Indiana University celebrated the appointment of 15 faculty members as distinguished professors during virtual symposia starting Oct. 21. Distinguished professor is the highest academic title for IU's most outstanding and renowned scholars and researchers. This is the largest number of new distinguished professors to be appointed in the university's history.
The record number is being recognized in honor of IU's Bicentennial Year and to highlight the remarkable research, scholarship and creative accomplishments of IU's past and present faculty as well as their public impact over the past 200 years.
Below are brief biographies of the appointees:
Ann Elsner is a professor in the School of Optometry. Her research led to the discovery that infrared light can image the retina, and she has studied a range of retinal pathologies with a focus on diabetic retinopathy, age-related macular degeneration and normal aging of the eye.
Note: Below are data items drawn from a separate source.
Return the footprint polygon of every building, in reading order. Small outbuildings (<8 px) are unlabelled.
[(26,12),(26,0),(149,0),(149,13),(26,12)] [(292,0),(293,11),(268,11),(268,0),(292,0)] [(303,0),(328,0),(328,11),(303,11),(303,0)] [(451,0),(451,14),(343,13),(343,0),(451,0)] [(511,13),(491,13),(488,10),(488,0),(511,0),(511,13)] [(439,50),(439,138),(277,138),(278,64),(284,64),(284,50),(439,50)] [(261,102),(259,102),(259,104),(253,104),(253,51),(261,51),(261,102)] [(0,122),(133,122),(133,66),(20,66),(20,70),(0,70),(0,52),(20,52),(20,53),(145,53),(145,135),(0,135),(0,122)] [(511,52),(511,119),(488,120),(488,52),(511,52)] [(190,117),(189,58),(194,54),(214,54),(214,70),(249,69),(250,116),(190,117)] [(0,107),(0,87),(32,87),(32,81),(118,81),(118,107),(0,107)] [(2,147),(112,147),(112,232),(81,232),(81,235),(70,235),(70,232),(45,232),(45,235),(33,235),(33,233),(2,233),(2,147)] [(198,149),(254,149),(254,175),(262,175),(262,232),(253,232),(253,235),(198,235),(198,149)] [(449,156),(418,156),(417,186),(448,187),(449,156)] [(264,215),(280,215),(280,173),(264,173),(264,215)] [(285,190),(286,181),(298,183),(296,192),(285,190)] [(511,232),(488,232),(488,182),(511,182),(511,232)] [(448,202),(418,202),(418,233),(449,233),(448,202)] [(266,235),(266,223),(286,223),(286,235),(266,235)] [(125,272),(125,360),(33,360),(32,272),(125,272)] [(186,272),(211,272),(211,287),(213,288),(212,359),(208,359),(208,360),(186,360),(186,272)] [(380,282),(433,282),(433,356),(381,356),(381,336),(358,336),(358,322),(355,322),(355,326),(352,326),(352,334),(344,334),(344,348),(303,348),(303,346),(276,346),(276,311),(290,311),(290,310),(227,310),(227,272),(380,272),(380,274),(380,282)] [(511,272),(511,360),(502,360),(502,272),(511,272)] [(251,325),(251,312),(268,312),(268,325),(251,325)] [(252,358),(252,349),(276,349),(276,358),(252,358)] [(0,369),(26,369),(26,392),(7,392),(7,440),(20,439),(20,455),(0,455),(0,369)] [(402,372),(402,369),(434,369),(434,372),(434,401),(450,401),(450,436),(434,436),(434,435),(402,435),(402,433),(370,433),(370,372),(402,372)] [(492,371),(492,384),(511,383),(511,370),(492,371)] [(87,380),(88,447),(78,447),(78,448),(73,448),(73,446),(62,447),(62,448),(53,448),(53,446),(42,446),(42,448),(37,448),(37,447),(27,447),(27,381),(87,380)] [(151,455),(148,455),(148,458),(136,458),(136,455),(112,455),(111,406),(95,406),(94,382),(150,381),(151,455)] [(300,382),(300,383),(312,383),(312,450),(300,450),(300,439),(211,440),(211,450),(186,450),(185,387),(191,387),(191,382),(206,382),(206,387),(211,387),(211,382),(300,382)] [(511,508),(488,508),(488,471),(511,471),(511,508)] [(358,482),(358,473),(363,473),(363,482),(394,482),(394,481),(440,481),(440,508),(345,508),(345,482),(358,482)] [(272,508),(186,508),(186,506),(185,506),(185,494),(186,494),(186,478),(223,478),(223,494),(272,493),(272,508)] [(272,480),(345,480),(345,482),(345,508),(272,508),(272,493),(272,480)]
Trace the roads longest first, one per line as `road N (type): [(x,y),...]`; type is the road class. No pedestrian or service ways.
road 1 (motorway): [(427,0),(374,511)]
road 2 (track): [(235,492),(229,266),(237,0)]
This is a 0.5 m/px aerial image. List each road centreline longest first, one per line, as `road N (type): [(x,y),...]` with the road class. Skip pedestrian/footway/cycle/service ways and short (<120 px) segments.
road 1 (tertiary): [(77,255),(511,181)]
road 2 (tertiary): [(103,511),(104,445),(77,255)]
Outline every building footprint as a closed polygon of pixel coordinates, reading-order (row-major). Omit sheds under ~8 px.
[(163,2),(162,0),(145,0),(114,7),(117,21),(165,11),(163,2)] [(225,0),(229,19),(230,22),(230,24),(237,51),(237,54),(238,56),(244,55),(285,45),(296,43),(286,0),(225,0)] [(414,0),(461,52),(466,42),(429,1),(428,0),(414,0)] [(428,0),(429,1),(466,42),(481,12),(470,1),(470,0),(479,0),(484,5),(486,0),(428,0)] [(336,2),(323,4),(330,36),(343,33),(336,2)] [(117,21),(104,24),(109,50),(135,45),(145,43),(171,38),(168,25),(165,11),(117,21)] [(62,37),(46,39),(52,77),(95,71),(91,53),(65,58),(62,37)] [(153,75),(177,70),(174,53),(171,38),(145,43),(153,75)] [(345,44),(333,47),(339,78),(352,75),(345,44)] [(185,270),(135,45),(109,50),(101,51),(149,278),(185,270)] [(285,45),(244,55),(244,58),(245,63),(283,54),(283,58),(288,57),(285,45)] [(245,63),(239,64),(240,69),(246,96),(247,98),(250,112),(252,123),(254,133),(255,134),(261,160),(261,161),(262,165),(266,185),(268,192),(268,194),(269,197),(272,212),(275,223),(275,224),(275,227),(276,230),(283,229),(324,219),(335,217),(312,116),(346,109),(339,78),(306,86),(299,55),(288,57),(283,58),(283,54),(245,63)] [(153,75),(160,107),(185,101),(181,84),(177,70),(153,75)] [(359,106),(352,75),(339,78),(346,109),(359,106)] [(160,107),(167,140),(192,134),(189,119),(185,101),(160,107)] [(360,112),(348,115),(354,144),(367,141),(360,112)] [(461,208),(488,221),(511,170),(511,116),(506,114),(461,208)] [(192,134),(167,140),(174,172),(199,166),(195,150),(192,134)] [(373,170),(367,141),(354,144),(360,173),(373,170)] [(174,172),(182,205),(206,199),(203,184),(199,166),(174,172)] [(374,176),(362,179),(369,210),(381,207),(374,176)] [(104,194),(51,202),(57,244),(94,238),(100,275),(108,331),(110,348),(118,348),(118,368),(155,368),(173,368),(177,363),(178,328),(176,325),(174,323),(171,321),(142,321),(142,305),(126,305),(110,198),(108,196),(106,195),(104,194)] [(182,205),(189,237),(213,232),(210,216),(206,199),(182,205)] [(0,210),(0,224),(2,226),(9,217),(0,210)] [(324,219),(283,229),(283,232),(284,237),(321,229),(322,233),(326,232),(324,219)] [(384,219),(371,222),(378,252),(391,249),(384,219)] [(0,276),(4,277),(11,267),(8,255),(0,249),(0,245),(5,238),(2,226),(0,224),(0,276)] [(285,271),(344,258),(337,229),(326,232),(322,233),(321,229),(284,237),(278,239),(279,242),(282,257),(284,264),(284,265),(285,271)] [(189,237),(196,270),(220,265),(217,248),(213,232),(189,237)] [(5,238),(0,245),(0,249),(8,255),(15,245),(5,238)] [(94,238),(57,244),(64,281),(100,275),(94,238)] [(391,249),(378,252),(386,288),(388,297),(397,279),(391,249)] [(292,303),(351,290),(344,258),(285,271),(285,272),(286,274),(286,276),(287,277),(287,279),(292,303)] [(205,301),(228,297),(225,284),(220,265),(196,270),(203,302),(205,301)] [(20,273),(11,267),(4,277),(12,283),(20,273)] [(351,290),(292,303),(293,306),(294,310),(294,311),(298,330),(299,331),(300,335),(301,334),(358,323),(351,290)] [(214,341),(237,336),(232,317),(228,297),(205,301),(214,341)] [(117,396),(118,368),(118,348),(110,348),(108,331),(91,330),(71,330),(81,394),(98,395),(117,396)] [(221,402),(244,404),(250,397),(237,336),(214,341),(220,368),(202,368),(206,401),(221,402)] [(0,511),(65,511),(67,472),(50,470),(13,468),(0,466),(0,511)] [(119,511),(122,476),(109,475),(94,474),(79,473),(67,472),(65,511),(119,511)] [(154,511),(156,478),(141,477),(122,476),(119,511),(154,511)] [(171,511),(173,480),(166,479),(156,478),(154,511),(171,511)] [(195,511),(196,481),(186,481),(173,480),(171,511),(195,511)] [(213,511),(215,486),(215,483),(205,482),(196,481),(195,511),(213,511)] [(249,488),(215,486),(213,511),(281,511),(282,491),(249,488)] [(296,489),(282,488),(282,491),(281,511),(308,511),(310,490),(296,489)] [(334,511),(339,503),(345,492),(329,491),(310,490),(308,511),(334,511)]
Mark Messier is a Rudy Professor of Physics in the College of Arts and Sciences' Department of Physics. His research focuses on the experimental study of neutrinos, which are among the most abundant particles in the universe. He is a member of the Deep Underground Neutrino Experiment, which is made up of more than 1,000 collaborators from 190 institutions in over 30 countries. DUNE advances work in each of the key areas of physics research.
Osamu James Nakagawa
Osamu James Nakagawa is the Ruth N. Halls Professor and professor of photography and studio art in the Eskenazi School of Art, Architecture + Design. His photography has been published, reviewed and exhibited internationally. He has permanent collections on display at several museums, including the Metropolitan Museum of Art in New York, the International Museum of Photography at the George Eastman House, the Tokyo Metropolitan Museum of Photography and the Museum of Contemporary Photography in Chicago.
David Williams is the Harry G. Day Chair and Professor of Chemistry in the College of Arts and Sciences' Department of Chemistry. He is an internationally recognized scientist in the field of organic chemistry. His research is focused on the synthesis of biologically active natural products and the development of new reaction methods. He serves on a number of advisory boards, including for the NI H. Williams is a fellow of the American Association for the Advancement of Science.